WHAT THIS TASK INVOLVES = Write out the stretch of lines below that begins at the line with "X274547D02*" and ends at the line with "Y157983D02*", including both, exactly as given and nothing more.

ENTRIES PROVIDED =
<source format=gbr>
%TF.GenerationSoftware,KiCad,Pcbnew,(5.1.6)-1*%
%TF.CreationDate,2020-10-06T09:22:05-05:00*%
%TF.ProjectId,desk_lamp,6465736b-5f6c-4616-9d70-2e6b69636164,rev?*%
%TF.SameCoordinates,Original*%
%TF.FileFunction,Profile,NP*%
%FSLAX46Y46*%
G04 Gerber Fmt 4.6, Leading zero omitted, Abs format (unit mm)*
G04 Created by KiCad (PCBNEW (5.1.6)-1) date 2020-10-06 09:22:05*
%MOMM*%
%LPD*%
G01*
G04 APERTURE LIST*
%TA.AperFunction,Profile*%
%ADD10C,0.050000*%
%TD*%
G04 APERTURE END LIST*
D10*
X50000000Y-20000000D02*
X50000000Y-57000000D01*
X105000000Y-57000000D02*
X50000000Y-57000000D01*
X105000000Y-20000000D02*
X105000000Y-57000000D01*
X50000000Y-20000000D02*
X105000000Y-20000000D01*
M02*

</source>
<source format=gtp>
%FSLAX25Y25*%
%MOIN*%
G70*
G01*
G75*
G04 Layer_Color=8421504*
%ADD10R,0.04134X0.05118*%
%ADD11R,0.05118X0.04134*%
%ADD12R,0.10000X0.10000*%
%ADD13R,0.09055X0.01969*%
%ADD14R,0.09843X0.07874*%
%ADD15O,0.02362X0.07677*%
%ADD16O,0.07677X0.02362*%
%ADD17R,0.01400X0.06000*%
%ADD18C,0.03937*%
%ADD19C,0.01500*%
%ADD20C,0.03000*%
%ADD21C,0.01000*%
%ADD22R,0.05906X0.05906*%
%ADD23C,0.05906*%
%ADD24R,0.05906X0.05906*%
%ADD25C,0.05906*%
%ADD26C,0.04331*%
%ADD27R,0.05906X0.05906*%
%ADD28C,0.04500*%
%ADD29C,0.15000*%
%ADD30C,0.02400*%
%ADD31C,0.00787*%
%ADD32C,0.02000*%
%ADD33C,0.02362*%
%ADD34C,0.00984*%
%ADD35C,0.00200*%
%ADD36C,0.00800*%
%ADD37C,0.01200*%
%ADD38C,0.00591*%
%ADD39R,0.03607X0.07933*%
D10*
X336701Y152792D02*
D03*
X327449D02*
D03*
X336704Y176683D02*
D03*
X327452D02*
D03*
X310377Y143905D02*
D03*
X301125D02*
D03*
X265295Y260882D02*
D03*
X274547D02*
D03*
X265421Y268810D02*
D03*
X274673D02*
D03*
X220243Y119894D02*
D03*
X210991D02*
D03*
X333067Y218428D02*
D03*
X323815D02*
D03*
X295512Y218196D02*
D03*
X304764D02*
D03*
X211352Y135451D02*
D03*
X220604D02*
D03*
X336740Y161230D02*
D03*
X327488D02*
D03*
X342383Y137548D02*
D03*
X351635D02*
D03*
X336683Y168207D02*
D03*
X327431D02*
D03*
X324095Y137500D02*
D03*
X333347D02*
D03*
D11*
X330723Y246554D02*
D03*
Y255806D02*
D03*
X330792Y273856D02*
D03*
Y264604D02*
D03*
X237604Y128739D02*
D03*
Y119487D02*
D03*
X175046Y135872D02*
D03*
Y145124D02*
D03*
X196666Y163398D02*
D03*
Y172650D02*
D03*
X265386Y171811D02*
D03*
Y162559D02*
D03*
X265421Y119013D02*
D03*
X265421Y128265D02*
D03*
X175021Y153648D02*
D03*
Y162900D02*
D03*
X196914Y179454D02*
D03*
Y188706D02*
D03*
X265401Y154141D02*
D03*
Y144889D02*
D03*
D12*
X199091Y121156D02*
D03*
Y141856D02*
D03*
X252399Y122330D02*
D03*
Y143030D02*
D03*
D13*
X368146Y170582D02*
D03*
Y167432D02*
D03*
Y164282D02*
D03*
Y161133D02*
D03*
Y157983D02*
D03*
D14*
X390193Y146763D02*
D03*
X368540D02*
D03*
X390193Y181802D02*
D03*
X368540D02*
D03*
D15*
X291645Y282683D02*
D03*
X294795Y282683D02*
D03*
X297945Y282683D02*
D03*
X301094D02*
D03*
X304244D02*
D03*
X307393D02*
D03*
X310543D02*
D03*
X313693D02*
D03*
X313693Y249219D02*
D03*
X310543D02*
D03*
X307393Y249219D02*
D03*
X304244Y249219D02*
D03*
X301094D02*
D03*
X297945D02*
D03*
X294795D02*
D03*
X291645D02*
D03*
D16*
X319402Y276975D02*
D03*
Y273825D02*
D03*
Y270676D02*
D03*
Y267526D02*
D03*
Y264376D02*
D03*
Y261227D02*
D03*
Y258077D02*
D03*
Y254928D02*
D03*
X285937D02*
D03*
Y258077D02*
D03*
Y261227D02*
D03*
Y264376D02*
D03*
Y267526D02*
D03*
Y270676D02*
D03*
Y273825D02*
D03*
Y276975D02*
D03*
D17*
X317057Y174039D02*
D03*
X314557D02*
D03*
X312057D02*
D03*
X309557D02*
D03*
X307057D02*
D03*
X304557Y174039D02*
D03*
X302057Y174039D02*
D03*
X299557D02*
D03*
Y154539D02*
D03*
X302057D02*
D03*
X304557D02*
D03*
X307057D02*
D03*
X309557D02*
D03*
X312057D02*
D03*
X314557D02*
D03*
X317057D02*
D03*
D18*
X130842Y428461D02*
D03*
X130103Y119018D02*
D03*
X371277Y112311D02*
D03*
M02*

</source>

--

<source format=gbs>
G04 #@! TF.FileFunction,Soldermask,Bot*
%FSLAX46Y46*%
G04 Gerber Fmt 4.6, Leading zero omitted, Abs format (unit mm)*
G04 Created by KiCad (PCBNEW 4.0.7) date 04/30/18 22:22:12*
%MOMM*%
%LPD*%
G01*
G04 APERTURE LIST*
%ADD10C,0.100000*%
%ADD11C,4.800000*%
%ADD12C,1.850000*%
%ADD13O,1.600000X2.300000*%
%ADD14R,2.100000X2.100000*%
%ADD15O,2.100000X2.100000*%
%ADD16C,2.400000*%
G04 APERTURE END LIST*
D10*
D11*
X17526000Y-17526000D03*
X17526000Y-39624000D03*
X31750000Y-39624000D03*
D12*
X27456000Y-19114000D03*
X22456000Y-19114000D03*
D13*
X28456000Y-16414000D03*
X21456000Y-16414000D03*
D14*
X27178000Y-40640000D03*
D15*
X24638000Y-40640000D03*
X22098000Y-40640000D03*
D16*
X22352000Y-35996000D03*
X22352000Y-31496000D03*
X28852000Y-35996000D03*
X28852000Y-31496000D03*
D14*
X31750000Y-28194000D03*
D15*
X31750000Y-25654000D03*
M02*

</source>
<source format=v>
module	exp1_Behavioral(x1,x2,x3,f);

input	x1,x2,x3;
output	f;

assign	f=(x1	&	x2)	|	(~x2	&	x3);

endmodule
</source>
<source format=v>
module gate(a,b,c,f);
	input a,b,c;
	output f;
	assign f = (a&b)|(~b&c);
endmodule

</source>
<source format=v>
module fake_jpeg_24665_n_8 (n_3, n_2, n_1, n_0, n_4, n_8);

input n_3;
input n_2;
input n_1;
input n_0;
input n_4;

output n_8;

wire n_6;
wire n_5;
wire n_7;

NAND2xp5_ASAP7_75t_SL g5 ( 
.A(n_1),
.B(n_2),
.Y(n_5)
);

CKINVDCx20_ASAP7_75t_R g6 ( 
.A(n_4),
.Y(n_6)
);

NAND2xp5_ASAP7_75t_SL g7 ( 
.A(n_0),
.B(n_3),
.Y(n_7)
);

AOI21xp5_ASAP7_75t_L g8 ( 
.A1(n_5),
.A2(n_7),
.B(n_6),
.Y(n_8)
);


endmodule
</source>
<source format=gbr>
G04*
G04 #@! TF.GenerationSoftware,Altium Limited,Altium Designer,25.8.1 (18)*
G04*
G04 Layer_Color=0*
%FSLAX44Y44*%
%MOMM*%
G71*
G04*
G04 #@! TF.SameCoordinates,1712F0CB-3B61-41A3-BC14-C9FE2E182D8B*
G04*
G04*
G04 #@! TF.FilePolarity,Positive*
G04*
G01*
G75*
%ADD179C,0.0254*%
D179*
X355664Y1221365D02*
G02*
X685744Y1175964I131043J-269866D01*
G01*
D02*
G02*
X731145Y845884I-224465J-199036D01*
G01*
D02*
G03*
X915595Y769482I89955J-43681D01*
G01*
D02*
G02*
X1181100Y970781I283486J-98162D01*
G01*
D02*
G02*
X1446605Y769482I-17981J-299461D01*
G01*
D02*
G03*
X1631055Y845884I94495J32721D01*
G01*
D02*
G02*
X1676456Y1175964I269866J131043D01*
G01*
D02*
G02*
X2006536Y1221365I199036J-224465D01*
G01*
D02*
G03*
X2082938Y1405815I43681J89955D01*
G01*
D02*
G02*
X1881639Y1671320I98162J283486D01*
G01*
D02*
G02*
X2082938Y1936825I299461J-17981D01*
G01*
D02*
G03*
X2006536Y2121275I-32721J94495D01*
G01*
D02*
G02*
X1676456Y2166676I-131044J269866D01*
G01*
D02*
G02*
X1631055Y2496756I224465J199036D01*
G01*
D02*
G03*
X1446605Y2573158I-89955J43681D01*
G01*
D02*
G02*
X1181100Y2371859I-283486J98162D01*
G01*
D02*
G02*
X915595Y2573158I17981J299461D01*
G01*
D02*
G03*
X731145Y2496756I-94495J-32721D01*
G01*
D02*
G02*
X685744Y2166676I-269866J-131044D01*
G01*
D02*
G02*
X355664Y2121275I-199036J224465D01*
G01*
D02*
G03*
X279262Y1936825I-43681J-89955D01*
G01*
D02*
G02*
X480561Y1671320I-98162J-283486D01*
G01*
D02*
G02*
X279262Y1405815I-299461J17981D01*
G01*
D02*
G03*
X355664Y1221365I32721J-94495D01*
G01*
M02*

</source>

...

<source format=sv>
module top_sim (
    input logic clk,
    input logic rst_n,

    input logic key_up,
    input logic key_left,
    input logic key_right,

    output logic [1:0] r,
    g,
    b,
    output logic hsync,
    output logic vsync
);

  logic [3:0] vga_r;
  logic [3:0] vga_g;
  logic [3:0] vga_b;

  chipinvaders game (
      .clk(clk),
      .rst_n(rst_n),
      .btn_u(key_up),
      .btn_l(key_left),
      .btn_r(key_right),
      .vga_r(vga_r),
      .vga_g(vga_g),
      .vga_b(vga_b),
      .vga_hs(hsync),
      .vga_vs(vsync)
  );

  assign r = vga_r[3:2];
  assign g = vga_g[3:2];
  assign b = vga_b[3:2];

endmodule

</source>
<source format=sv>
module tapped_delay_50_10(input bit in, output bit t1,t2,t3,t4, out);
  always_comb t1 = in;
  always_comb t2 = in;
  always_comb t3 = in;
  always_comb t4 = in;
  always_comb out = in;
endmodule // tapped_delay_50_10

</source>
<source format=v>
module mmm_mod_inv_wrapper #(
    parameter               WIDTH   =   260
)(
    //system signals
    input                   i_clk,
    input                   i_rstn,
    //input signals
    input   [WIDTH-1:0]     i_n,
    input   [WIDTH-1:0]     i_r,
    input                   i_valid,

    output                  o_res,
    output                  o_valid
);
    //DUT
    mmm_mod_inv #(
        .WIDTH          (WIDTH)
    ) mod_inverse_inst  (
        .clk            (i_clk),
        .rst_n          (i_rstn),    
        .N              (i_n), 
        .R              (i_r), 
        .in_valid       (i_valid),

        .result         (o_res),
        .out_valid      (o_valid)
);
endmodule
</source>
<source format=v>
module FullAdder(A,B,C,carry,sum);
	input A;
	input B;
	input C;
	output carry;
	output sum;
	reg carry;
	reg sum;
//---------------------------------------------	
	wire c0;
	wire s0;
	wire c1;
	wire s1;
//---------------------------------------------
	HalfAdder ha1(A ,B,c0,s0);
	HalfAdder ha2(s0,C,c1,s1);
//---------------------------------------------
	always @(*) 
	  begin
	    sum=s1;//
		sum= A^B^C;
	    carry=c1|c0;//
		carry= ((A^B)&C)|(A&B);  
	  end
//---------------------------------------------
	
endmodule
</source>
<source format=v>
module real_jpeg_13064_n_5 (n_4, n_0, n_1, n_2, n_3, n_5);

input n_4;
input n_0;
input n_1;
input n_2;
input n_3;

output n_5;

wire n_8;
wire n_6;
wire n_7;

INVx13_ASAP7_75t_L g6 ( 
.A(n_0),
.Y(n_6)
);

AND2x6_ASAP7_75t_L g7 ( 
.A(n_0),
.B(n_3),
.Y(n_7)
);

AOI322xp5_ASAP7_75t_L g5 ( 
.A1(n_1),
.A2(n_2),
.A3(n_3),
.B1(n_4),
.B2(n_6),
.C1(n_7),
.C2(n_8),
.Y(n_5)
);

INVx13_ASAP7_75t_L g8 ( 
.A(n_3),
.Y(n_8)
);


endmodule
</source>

SOLVED EXERCISE =
X274547D02*
D03*
X265421Y268810D02*
D03*
X274673D02*
D03*
X220243Y119894D02*
D03*
X210991D02*
D03*
X333067Y218428D02*
D03*
X323815D02*
D03*
X295512Y218196D02*
D03*
X304764D02*
D03*
X211352Y135451D02*
D03*
X220604D02*
D03*
X336740Y161230D02*
D03*
X327488D02*
D03*
X342383Y137548D02*
D03*
X351635D02*
D03*
X336683Y168207D02*
D03*
X327431D02*
D03*
X324095Y137500D02*
D03*
X333347D02*
D03*
D11*
X330723Y246554D02*
D03*
Y255806D02*
D03*
X330792Y273856D02*
D03*
Y264604D02*
D03*
X237604Y128739D02*
D03*
Y119487D02*
D03*
X175046Y135872D02*
D03*
Y145124D02*
D03*
X196666Y163398D02*
D03*
Y172650D02*
D03*
X265386Y171811D02*
D03*
Y162559D02*
D03*
X265421Y119013D02*
D03*
X265421Y128265D02*
D03*
X175021Y153648D02*
D03*
Y162900D02*
D03*
X196914Y179454D02*
D03*
Y188706D02*
D03*
X265401Y154141D02*
D03*
Y144889D02*
D03*
D12*
X199091Y121156D02*
D03*
Y141856D02*
D03*
X252399Y122330D02*
D03*
Y143030D02*
D03*
D13*
X368146Y170582D02*
D03*
Y167432D02*
D03*
Y164282D02*
D03*
Y161133D02*
D03*
Y157983D02*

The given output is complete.